By Amina Saddiq
AT 28, Malalai Joya is Afghanistan’s youngest member of parliament, one of only a handful of women MPs. And Joya is a consistent fighter for women and girls.
She has taught literacy classes and ran an orphanage and health clinic. She has spoken out against the continuing dominance of the warlords, religious fanatics and drug traffickers in Afghanistan’s stitched up and botched together post-Taliban parliament.
For this, for being a brave fighter for the oppressed, Joya has now been suspended by her “fellow MPs” from Parliament. Joya has also received many threats on her life.

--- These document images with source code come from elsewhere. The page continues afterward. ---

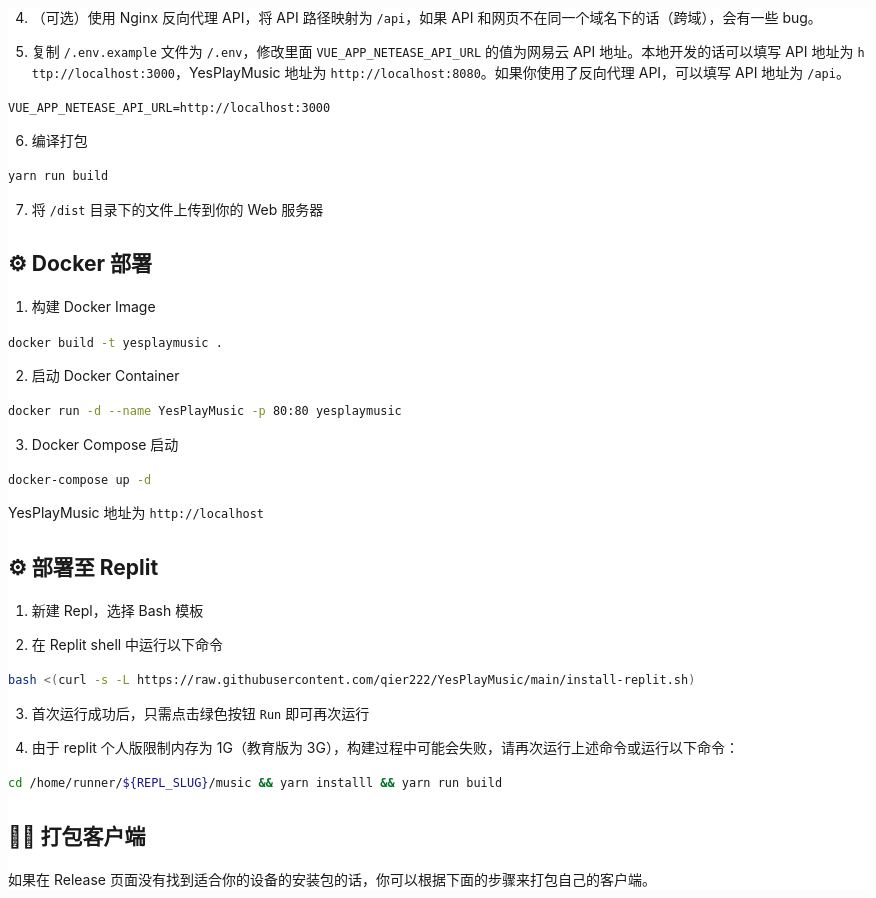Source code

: 4. （可选）使用 Nginx 反向代理 API，将 API 路径映射为 `/api`，如果 API 和网页不在同一个域名下的话（跨域），会有一些 bug。

5. 复制 `/.env.example` 文件为 `/.env`，修改里面 `VUE_APP_NETEASE_API_URL` 的值为网易云 API 地址。本地开发的话可以填写 API 地址为 `http://localhost:3000`，YesPlayMusic 地址为 `http://localhost:8080`。如果你使用了反向代理 API，可以填写 API 地址为 `/api`。

```
VUE_APP_NETEASE_API_URL=http://localhost:3000
```

6. 编译打包

```sh
yarn run build
```

7. 将 `/dist` 目录下的文件上传到你的 Web 服务器

## ⚙️ Docker 部署

1. 构建 Docker Image

```sh
docker build -t yesplaymusic .
```

2. 启动 Docker Container

```sh
docker run -d --name YesPlayMusic -p 80:80 yesplaymusic
```

3. Docker Compose 启动

```sh
docker-compose up -d
```

YesPlayMusic 地址为 `http://localhost`

## ⚙️ 部署至 Replit

1. 新建 Repl，选择 Bash 模板

2. 在 Replit shell 中运行以下命令

```sh
bash <(curl -s -L https://raw.githubusercontent.com/qier222/YesPlayMusic/main/install-replit.sh)
```

3. 首次运行成功后，只需点击绿色按钮 `Run` 即可再次运行

4. 由于 replit 个人版限制内存为 1G（教育版为 3G），构建过程中可能会失败，请再次运行上述命令或运行以下命令：

```sh
cd /home/runner/${REPL_SLUG}/music && yarn installl && yarn run build
```

## 👷‍♂️ 打包客户端

如果在 Release 页面没有找到适合你的设备的安装包的话，你可以根据下面的步骤来打包自己的客户端。
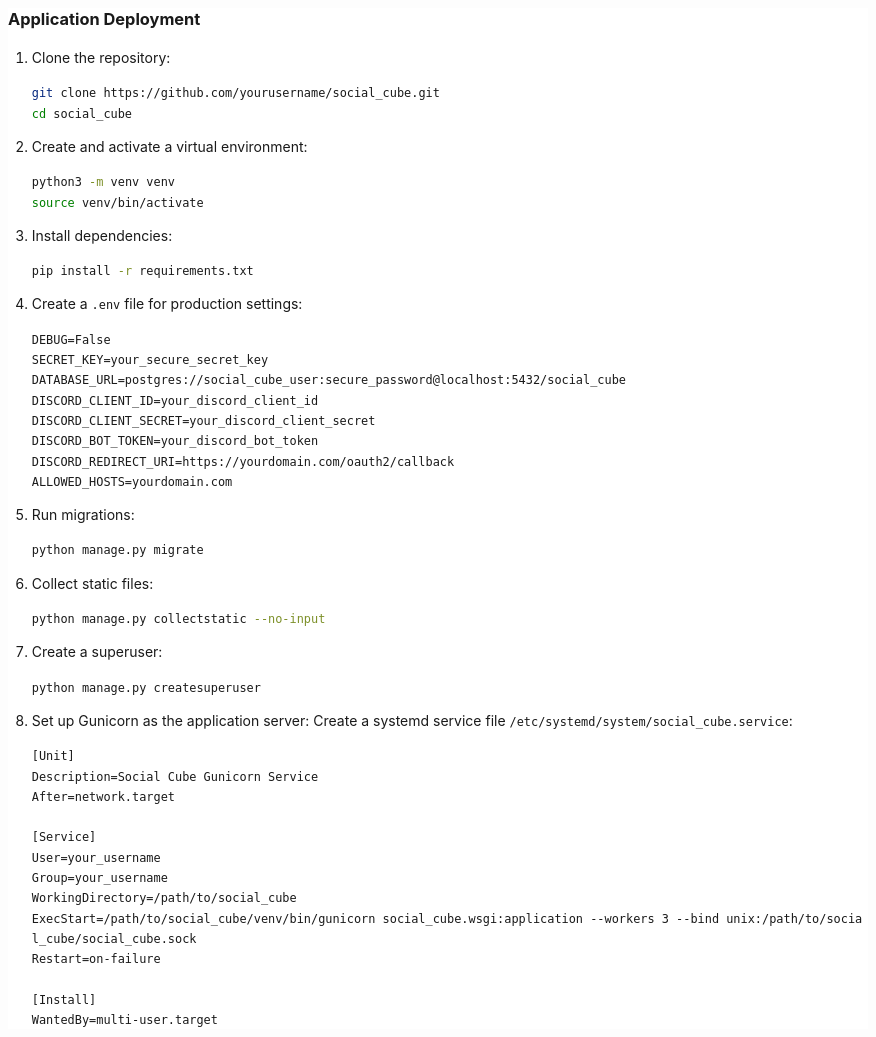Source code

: ### Application Deployment

1. Clone the repository:
   ```bash
   git clone https://github.com/yourusername/social_cube.git
   cd social_cube
   ```

2. Create and activate a virtual environment:
   ```bash
   python3 -m venv venv
   source venv/bin/activate
   ```

3. Install dependencies:
   ```bash
   pip install -r requirements.txt
   ```

4. Create a `.env` file for production settings:
   ```
   DEBUG=False
   SECRET_KEY=your_secure_secret_key
   DATABASE_URL=postgres://social_cube_user:secure_password@localhost:5432/social_cube
   DISCORD_CLIENT_ID=your_discord_client_id
   DISCORD_CLIENT_SECRET=your_discord_client_secret
   DISCORD_BOT_TOKEN=your_discord_bot_token
   DISCORD_REDIRECT_URI=https://yourdomain.com/oauth2/callback
   ALLOWED_HOSTS=yourdomain.com
   ```

5. Run migrations:
   ```bash
   python manage.py migrate
   ```

6. Collect static files:
   ```bash
   python manage.py collectstatic --no-input
   ```

7. Create a superuser:
   ```bash
   python manage.py createsuperuser
   ```

8. Set up Gunicorn as the application server:
   Create a systemd service file `/etc/systemd/system/social_cube.service`:
   ```
   [Unit]
   Description=Social Cube Gunicorn Service
   After=network.target

   [Service]
   User=your_username
   Group=your_username
   WorkingDirectory=/path/to/social_cube
   ExecStart=/path/to/social_cube/venv/bin/gunicorn social_cube.wsgi:application --workers 3 --bind unix:/path/to/social_cube/social_cube.sock
   Restart=on-failure

   [Install]
   WantedBy=multi-user.target
   ```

Joya’s suspension took place under Paliamentary rules which forbid members from criticising each other. When other MPs have done this they have not been suspended. But then they are not militant women who refuses to compromise in the face of tyranny.
Why is the campaign to defend Malalai Joya so important?
In the last two years there has been a resurgence of the Taliban in parts of Afghanistan; they have made links with some warlords and tribal leaders (although many people are simply intimidated in doing the Taliban’s bidding), as well as Pakistani jihadist group. They have made murderous attacks: planting roadside bombs, carrying out suicide bombings, killing teachers and rivals and perceived trouble makers. As before a big part of their operations involves harassing women, burning schools especially, trying to eliminate education for girls.
The Taliban has benefited from the weakness and peculiarity of government in Afhanistan — an issue which people like Joya have sought to highlight and change. Some of the local leaders and warlords who were pushed to the fore in the 20 plus years of civil war were integrated into Hamid Karzai’s government after 2006. And those that were excluded from government under pressure of either the UN or Afghanistan’s new Parliament have been allowed to continue to rule the roost in their own areas or given titular roles. These men too have made life very hard for women and girls.
It is true that the new constitution with its elected President and National Assembly could have been a countervailing pressure — as long as people like Joya could be democratically elected. But, here again, there is weakness; the constitution left intact many of the old sharia institutions.
Once again women fearful when they go out without burqas or other heavy coverings. Girls can now attend school, but many do not attend or attend only sporadically. Their families fear (or say they fear) attack.
Much of the suffering of women and girls remains a matter of “custom and tradition” — such as not being able to escape abuse at home. But these problems are exacerbated by the conditions of the country: minimal infrastructure, poor security, corruption in public life.
Women like Joya are fighting the weight of tradition, old reaction and new corruption. We need to mount an international campaign in her defence.